A Microsoft study of SMEs across Europe found that they offer women founders new employment choices in a world where the nature of work is changing. By Aliya Mirza
“I started the business because we needed to,” declares Tina, the get-up-and-go owner of Tica Copenhagen, a Danish furniture brand. “Two travelling careers with two kids, it just doesn’t work. We have made seeing our children a priority,” she announces, from her ‘hygge’ home office, sunlight streaming in through the windows.

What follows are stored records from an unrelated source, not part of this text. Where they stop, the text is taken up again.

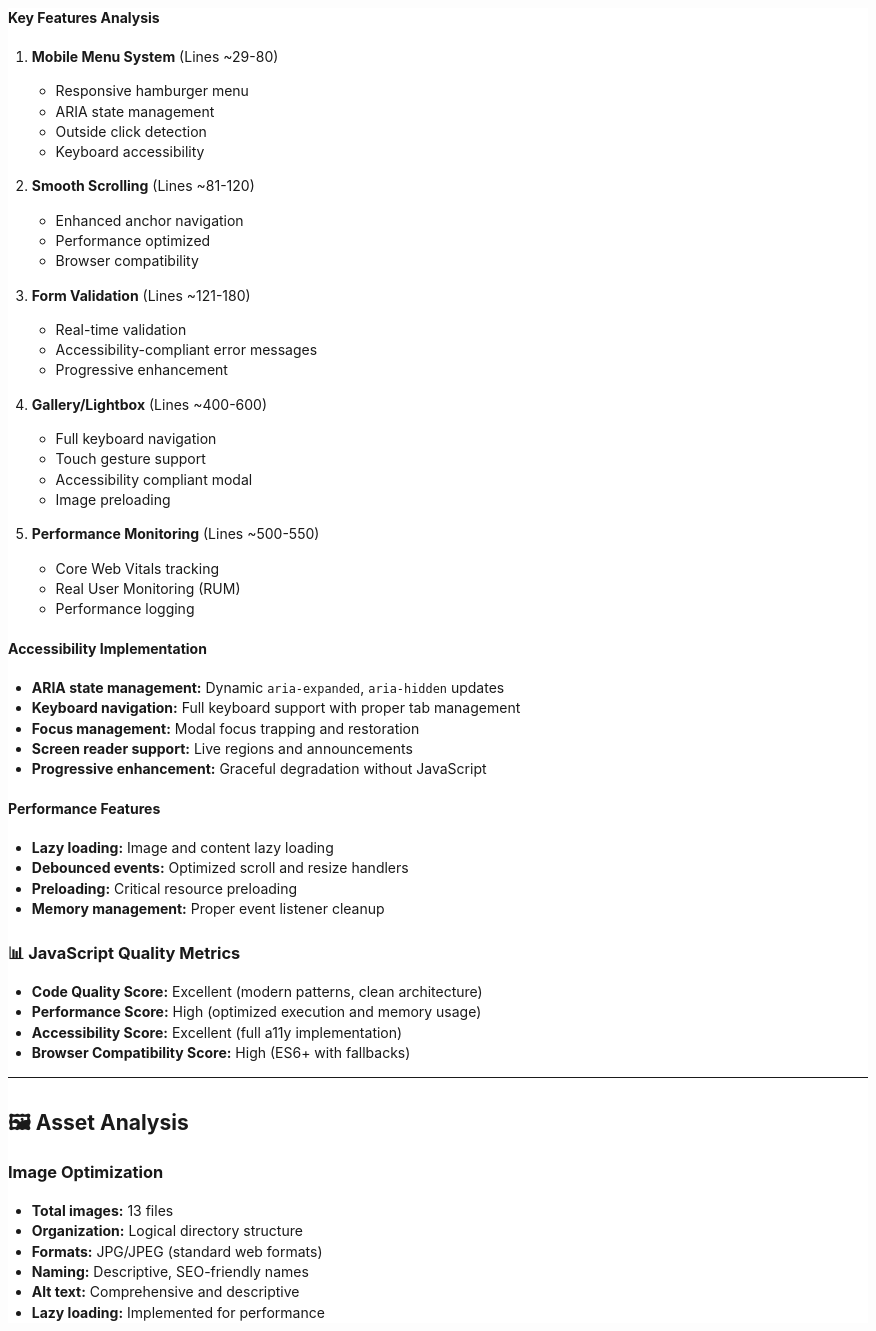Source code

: #### Key Features Analysis

1. **Mobile Menu System** (Lines ~29-80)
   - Responsive hamburger menu
   - ARIA state management
   - Outside click detection
   - Keyboard accessibility

2. **Smooth Scrolling** (Lines ~81-120)
   - Enhanced anchor navigation
   - Performance optimized
   - Browser compatibility

3. **Form Validation** (Lines ~121-180)
   - Real-time validation
   - Accessibility-compliant error messages
   - Progressive enhancement

4. **Gallery/Lightbox** (Lines ~400-600)
   - Full keyboard navigation
   - Touch gesture support
   - Accessibility compliant modal
   - Image preloading

5. **Performance Monitoring** (Lines ~500-550)
   - Core Web Vitals tracking
   - Real User Monitoring (RUM)
   - Performance logging

#### Accessibility Implementation
- **ARIA state management:** Dynamic `aria-expanded`, `aria-hidden` updates
- **Keyboard navigation:** Full keyboard support with proper tab management
- **Focus management:** Modal focus trapping and restoration
- **Screen reader support:** Live regions and announcements
- **Progressive enhancement:** Graceful degradation without JavaScript

#### Performance Features
- **Lazy loading:** Image and content lazy loading
- **Debounced events:** Optimized scroll and resize handlers
- **Preloading:** Critical resource preloading
- **Memory management:** Proper event listener cleanup

### 📊 JavaScript Quality Metrics
- **Code Quality Score:** Excellent (modern patterns, clean architecture)
- **Performance Score:** High (optimized execution and memory usage)
- **Accessibility Score:** Excellent (full a11y implementation)
- **Browser Compatibility Score:** High (ES6+ with fallbacks)

---

## 🖼️ Asset Analysis

### Image Optimization
- **Total images:** 13 files
- **Organization:** Logical directory structure
- **Formats:** JPG/JPEG (standard web formats)
- **Naming:** Descriptive, SEO-friendly names
- **Alt text:** Comprehensive and descriptive
- **Lazy loading:** Implemented for performance
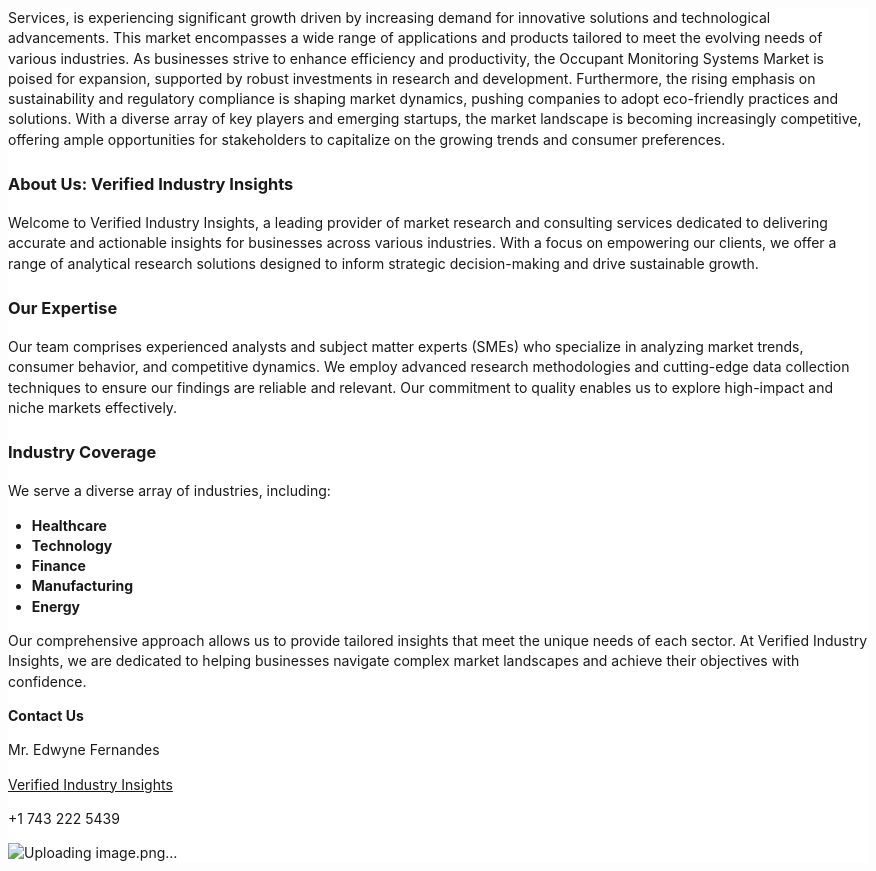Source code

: Services, is experiencing significant growth driven by increasing demand for innovative solutions and technological advancements. This market encompasses a wide range of applications and products tailored to meet the evolving needs of various industries. As businesses strive to enhance efficiency and productivity, the Occupant Monitoring Systems Market is poised for expansion, supported by robust investments in research and development. Furthermore, the rising emphasis on sustainability and regulatory compliance is shaping market dynamics, pushing companies to adopt eco-friendly practices and solutions. With a diverse array of key players and emerging startups, the market landscape is becoming increasingly competitive, offering ample opportunities for stakeholders to capitalize on the growing trends and consumer preferences.</p><h3>About Us: Verified Industry Insights</h3><p>Welcome to Verified Industry Insights, a leading provider of market research and consulting services dedicated to delivering accurate and actionable insights for businesses across various industries. With a focus on empowering our clients, we offer a range of analytical research solutions designed to inform strategic decision-making and drive sustainable growth.</p><h3>Our Expertise</h3><p>Our team comprises experienced analysts and subject matter experts (SMEs) who specialize in analyzing market trends, consumer behavior, and competitive dynamics. We employ advanced research methodologies and cutting-edge data collection techniques to ensure our findings are reliable and relevant. Our commitment to quality enables us to explore high-impact and niche markets effectively.</p><h3>Industry Coverage</h3><p>We serve a diverse array of industries, including:</p><ul><li><strong>Healthcare</strong></li><li><strong>Technology</strong></li><li><strong>Finance</strong></li><li><strong>Manufacturing</strong></li><li><strong>Energy</strong></li></ul><p>Our comprehensive approach allows us to provide tailored insights that meet the unique needs of each sector. At Verified Industry Insights, we are dedicated to helping businesses navigate complex market landscapes and achieve their objectives with confidence.</p><p><strong>Contact Us</strong></p><p>Mr. Edwyne Fernandes</p><p><a href="https://www.verifiedindustryinsights.com/">Verified Industry Insights</a></p><p>+1 743 222 5439</p>
![Uploading image.png…]()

Her lifestyle is enviable and her business is successful, with large orders coming through from the U.S. that keep her excited about the future. There have been opportunities for Tina to grow her company much more quickly, but she explains with her trademark brio, “I don’t need to scale like crazy just because the business has to be big. I’m not interested in that. I might be able to grow the business more, but then I wouldn’t be able to go swimming tomorrow at 11 o’clock.” Her daughter’s swimming lesson is a priority. She strives for harmonious parity between work and her personal life, and appears to be achieving it.
We saw the desirability of work-life balance echoed with most other female founders we met, who offered similar testimony to Tina. For example, Teresa Olea, a Spanish footwear designer confesses: “If my business could stay at this level I would be happy because it allows me to be economically independent and solvent; it allows me to enjoy what I do and live well. I mean, my family life is amazing and I also have time with my friends and my weekends are for me”. Teresa’s desire for autonomy, control, and a more unconventional lifestyle that prioritises well-being, echoes the current sentiment in the Ipsos MORI Global Trends Survey 2017, where just over half of women (52%) think it is up to everybody to work out their own set of principles to guide their decisions (GTS, 2017).
In an era where measures of ‘happiness’ are tested alongside GDP to take the temperature of nations, happiness has become part of our popular discourse too; it’s increasingly a factor that frames decision-making. How would you like to work? What would you like your life to look like? What kind of mum do you want to be? These seem to be the underlying, well-being focused questions female founders in Europe are asking themselves when they start their businesses. Indeed, when we asked women to decide whether their country’s economic growth or happiness was more important, just over two fifths agreed that happiness was more important (GTS, 2017). There is a growing tendency to value quality of life over money.
Starting an SME has countless financial risks, but for women with children it can seem like the safe option; enabling them to escape traditional workplace cultures that have sedimented over time, where bosses can struggle to truly recognise the importance of work-life balance and flexible working for the truly ambitious. Tellingly, female business owners are significantly more likely to agree that they want to achieve success personally and professionally (50%), compared to those who don’t own a company (42%) even if they must totally change the way they live (GTS, 2017). Career success and personal happiness don’t need to be mutually exclusive categories. If the gamble pays off, in your own SME you can be a contented ‘supermum’ and be ambitious in a way the conventional world of work doesn’t always recognise.
Aliya Mirzais a Research Manager at Ipsos MORI
Ipsos MORI (2017). The Global Trends Survey. Females from 14 established markets (n=5536).